# REQUIRED ACTION:
What follows is a block of records; restate each one word for word.

# ENTRIES SHOWN:
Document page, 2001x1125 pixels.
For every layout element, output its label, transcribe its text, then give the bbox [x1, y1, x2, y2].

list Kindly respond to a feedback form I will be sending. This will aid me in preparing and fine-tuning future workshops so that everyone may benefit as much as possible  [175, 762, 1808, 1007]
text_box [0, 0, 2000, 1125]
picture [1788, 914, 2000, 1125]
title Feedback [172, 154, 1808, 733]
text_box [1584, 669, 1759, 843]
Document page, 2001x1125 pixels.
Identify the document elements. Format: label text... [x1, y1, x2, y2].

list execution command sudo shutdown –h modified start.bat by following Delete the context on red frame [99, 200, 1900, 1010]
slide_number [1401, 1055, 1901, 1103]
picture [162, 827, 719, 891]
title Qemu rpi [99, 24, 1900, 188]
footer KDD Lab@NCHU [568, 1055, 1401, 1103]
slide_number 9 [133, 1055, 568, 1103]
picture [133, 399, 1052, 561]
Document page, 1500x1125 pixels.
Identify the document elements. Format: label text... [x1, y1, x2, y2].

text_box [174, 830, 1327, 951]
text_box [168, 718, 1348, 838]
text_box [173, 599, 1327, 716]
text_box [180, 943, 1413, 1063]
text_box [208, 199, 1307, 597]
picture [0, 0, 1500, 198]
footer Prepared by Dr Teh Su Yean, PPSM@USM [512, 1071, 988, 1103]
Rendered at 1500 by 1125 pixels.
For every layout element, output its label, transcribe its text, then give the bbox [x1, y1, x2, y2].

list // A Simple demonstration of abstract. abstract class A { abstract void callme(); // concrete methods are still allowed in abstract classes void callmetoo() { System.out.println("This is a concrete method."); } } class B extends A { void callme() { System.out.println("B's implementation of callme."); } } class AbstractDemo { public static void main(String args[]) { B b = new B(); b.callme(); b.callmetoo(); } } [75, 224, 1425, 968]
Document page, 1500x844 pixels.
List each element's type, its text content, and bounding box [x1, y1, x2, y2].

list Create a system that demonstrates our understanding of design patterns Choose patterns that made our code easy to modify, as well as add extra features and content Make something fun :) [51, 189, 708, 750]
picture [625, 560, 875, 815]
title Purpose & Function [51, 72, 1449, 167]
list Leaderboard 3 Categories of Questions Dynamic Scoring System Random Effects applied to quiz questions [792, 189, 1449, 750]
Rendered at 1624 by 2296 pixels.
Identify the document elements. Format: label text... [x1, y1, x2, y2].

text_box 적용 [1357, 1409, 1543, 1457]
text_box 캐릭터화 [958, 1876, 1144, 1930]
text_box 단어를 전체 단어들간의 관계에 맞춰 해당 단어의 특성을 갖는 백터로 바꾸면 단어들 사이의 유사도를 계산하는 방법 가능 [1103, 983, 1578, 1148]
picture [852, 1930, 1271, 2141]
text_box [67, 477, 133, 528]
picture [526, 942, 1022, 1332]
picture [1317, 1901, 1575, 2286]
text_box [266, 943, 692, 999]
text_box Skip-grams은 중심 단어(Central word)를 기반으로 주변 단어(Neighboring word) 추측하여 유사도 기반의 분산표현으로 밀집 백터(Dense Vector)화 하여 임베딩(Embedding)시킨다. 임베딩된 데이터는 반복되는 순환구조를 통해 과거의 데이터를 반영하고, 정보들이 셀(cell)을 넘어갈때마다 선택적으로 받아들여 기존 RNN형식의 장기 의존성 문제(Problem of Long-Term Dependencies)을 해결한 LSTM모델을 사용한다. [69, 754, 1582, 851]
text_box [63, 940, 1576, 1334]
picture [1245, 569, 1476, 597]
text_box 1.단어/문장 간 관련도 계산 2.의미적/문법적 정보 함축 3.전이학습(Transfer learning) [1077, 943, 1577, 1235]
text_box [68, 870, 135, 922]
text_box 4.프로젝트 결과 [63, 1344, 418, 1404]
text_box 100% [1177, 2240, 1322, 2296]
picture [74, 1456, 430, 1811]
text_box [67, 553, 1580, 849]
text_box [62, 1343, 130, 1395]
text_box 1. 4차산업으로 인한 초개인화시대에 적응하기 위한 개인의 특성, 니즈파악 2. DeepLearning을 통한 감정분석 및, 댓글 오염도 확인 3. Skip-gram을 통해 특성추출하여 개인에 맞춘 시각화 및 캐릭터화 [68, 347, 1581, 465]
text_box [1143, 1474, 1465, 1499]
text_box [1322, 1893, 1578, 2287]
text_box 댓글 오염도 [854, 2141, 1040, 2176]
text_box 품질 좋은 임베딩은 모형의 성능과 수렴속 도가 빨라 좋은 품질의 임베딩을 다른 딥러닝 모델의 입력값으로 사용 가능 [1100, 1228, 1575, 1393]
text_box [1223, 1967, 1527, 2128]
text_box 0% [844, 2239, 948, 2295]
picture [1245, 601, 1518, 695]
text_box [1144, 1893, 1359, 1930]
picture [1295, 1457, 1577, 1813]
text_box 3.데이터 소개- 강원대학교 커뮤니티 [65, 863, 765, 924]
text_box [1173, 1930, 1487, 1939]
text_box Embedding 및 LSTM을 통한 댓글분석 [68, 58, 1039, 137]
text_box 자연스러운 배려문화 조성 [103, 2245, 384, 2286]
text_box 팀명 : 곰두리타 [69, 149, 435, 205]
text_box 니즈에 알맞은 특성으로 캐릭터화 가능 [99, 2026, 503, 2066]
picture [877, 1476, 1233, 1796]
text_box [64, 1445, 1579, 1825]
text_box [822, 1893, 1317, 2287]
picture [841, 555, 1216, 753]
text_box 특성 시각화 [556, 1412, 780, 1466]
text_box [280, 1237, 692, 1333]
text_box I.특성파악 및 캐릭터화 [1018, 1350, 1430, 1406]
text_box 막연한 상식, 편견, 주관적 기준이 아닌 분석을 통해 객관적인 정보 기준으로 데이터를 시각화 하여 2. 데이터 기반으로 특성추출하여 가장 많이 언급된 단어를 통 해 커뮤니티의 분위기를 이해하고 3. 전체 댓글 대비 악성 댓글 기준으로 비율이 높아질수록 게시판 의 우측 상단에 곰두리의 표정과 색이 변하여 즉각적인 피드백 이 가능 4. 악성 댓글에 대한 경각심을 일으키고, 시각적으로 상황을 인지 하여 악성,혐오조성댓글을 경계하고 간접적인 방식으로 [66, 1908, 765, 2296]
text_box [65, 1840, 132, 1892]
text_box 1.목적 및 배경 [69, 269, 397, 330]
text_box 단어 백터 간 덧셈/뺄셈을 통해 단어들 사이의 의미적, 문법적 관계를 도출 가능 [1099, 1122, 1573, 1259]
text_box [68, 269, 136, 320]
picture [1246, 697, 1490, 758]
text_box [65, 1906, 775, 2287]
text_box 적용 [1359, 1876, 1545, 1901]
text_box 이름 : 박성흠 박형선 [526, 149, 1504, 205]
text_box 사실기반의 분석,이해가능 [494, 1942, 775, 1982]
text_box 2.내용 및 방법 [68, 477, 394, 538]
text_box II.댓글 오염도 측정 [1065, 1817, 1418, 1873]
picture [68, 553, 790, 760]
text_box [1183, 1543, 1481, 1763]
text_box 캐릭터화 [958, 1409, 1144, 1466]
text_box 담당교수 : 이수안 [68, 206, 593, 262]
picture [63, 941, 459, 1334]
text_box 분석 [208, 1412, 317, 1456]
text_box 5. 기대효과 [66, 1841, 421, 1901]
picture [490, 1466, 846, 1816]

# EXERCISE RESPONSE:
Document page, 2001x1125 pixels.
For every layout element, output its label, transcribe its text, then give the bbox [x1, y1, x2, y2].

list Kindly respond to a feedback form I will be sending. This will aid me in preparing and fine-tuning future workshops so that everyone may benefit as much as possible  [175, 762, 1808, 1007]
text_box [0, 0, 2000, 1125]
picture [1788, 914, 2000, 1125]
title Feedback [172, 154, 1808, 733]
text_box [1584, 669, 1759, 843]
Document page, 2001x1125 pixels.
Identify the document elements. Format: label text... [x1, y1, x2, y2].

list execution command sudo shutdown –h modified start.bat by following Delete the context on red frame [99, 200, 1900, 1010]
slide_number [1401, 1055, 1901, 1103]
picture [162, 827, 719, 891]
title Qemu rpi [99, 24, 1900, 188]
footer KDD Lab@NCHU [568, 1055, 1401, 1103]
slide_number 9 [133, 1055, 568, 1103]
picture [133, 399, 1052, 561]
Document page, 1500x1125 pixels.
Identify the document elements. Format: label text... [x1, y1, x2, y2].

text_box [174, 830, 1327, 951]
text_box [168, 718, 1348, 838]
text_box [173, 599, 1327, 716]
text_box [180, 943, 1413, 1063]
text_box [208, 199, 1307, 597]
picture [0, 0, 1500, 198]
footer Prepared by Dr Teh Su Yean, PPSM@USM [512, 1071, 988, 1103]
Rendered at 1500 by 1125 pixels.
For every layout element, output its label, transcribe its text, then give the bbox [x1, y1, x2, y2].

list // A Simple demonstration of abstract. abstract class A { abstract void callme(); // concrete methods are still allowed in abstract classes void callmetoo() { System.out.println("This is a concrete method."); } } class B extends A { void callme() { System.out.println("B's implementation of callme."); } } class AbstractDemo { public static void main(String args[]) { B b = new B(); b.callme(); b.callmetoo(); } } [75, 224, 1425, 968]
Document page, 1500x844 pixels.
List each element's type, its text content, and bounding box [x1, y1, x2, y2].

list Create a system that demonstrates our understanding of design patterns Choose patterns that made our code easy to modify, as well as add extra features and content Make something fun :) [51, 189, 708, 750]
picture [625, 560, 875, 815]
title Purpose & Function [51, 72, 1449, 167]
list Leaderboard 3 Categories of Questions Dynamic Scoring System Random Effects applied to quiz questions [792, 189, 1449, 750]
Rendered at 1624 by 2296 pixels.
Identify the document elements. Format: label text... [x1, y1, x2, y2].

text_box 적용 [1357, 1409, 1543, 1457]
text_box 캐릭터화 [958, 1876, 1144, 1930]
text_box 단어를 전체 단어들간의 관계에 맞춰 해당 단어의 특성을 갖는 백터로 바꾸면 단어들 사이의 유사도를 계산하는 방법 가능 [1103, 983, 1578, 1148]
picture [852, 1930, 1271, 2141]
text_box [67, 477, 133, 528]
picture [526, 942, 1022, 1332]
picture [1317, 1901, 1575, 2286]
text_box [266, 943, 692, 999]
text_box Skip-grams은 중심 단어(Central word)를 기반으로 주변 단어(Neighboring word) 추측하여 유사도 기반의 분산표현으로 밀집 백터(Dense Vector)화 하여 임베딩(Embedding)시킨다. 임베딩된 데이터는 반복되는 순환구조를 통해 과거의 데이터를 반영하고, 정보들이 셀(cell)을 넘어갈때마다 선택적으로 받아들여 기존 RNN형식의 장기 의존성 문제(Problem of Long-Term Dependencies)을 해결한 LSTM모델을 사용한다. [69, 754, 1582, 851]
text_box [63, 940, 1576, 1334]
picture [1245, 569, 1476, 597]
text_box 1.단어/문장 간 관련도 계산 2.의미적/문법적 정보 함축 3.전이학습(Transfer learning) [1077, 943, 1577, 1235]
text_box [68, 870, 135, 922]
text_box 4.프로젝트 결과 [63, 1344, 418, 1404]
text_box 100% [1177, 2240, 1322, 2296]
picture [74, 1456, 430, 1811]
text_box [67, 553, 1580, 849]
text_box [62, 1343, 130, 1395]
text_box 1. 4차산업으로 인한 초개인화시대에 적응하기 위한 개인의 특성, 니즈파악 2. DeepLearning을 통한 감정분석 및, 댓글 오염도 확인 3. Skip-gram을 통해 특성추출하여 개인에 맞춘 시각화 및 캐릭터화 [68, 347, 1581, 465]
text_box [1143, 1474, 1465, 1499]
text_box [1322, 1893, 1578, 2287]
text_box 댓글 오염도 [854, 2141, 1040, 2176]
text_box 품질 좋은 임베딩은 모형의 성능과 수렴속 도가 빨라 좋은 품질의 임베딩을 다른 딥러닝 모델의 입력값으로 사용 가능 [1100, 1228, 1575, 1393]
text_box [1223, 1967, 1527, 2128]
text_box 0% [844, 2239, 948, 2295]
picture [1245, 601, 1518, 695]
text_box [1144, 1893, 1359, 1930]
picture [1295, 1457, 1577, 1813]
text_box 3.데이터 소개- 강원대학교 커뮤니티 [65, 863, 765, 924]
text_box [1173, 1930, 1487, 1939]
text_box Embedding 및 LSTM을 통한 댓글분석 [68, 58, 1039, 137]
text_box 자연스러운 배려문화 조성 [103, 2245, 384, 2286]
text_box 팀명 : 곰두리타 [69, 149, 435, 205]
text_box 니즈에 알맞은 특성으로 캐릭터화 가능 [99, 2026, 503, 2066]
picture [877, 1476, 1233, 1796]
text_box [64, 1445, 1579, 1825]
text_box [822, 1893, 1317, 2287]
picture [841, 555, 1216, 753]
text_box 특성 시각화 [556, 1412, 780, 1466]
text_box [280, 1237, 692, 1333]
text_box I.특성파악 및 캐릭터화 [1018, 1350, 1430, 1406]
text_box 막연한 상식, 편견, 주관적 기준이 아닌 분석을 통해 객관적인 정보 기준으로 데이터를 시각화 하여 2. 데이터 기반으로 특성추출하여 가장 많이 언급된 단어를 통 해 커뮤니티의 분위기를 이해하고 3. 전체 댓글 대비 악성 댓글 기준으로 비율이 높아질수록 게시판 의 우측 상단에 곰두리의 표정과 색이 변하여 즉각적인 피드백 이 가능 4. 악성 댓글에 대한 경각심을 일으키고, 시각적으로 상황을 인지 하여 악성,혐오조성댓글을 경계하고 간접적인 방식으로 [66, 1908, 765, 2296]
text_box [65, 1840, 132, 1892]
text_box 1.목적 및 배경 [69, 269, 397, 330]
text_box 단어 백터 간 덧셈/뺄셈을 통해 단어들 사이의 의미적, 문법적 관계를 도출 가능 [1099, 1122, 1573, 1259]
text_box [68, 269, 136, 320]
picture [1246, 697, 1490, 758]
text_box [65, 1906, 775, 2287]
text_box 적용 [1359, 1876, 1545, 1901]
text_box 이름 : 박성흠 박형선 [526, 149, 1504, 205]
text_box 사실기반의 분석,이해가능 [494, 1942, 775, 1982]
text_box 2.내용 및 방법 [68, 477, 394, 538]
text_box II.댓글 오염도 측정 [1065, 1817, 1418, 1873]
picture [68, 553, 790, 760]
text_box [1183, 1543, 1481, 1763]
text_box 캐릭터화 [958, 1409, 1144, 1466]
text_box 담당교수 : 이수안 [68, 206, 593, 262]
picture [63, 941, 459, 1334]
text_box 분석 [208, 1412, 317, 1456]
text_box 5. 기대효과 [66, 1841, 421, 1901]
picture [490, 1466, 846, 1816]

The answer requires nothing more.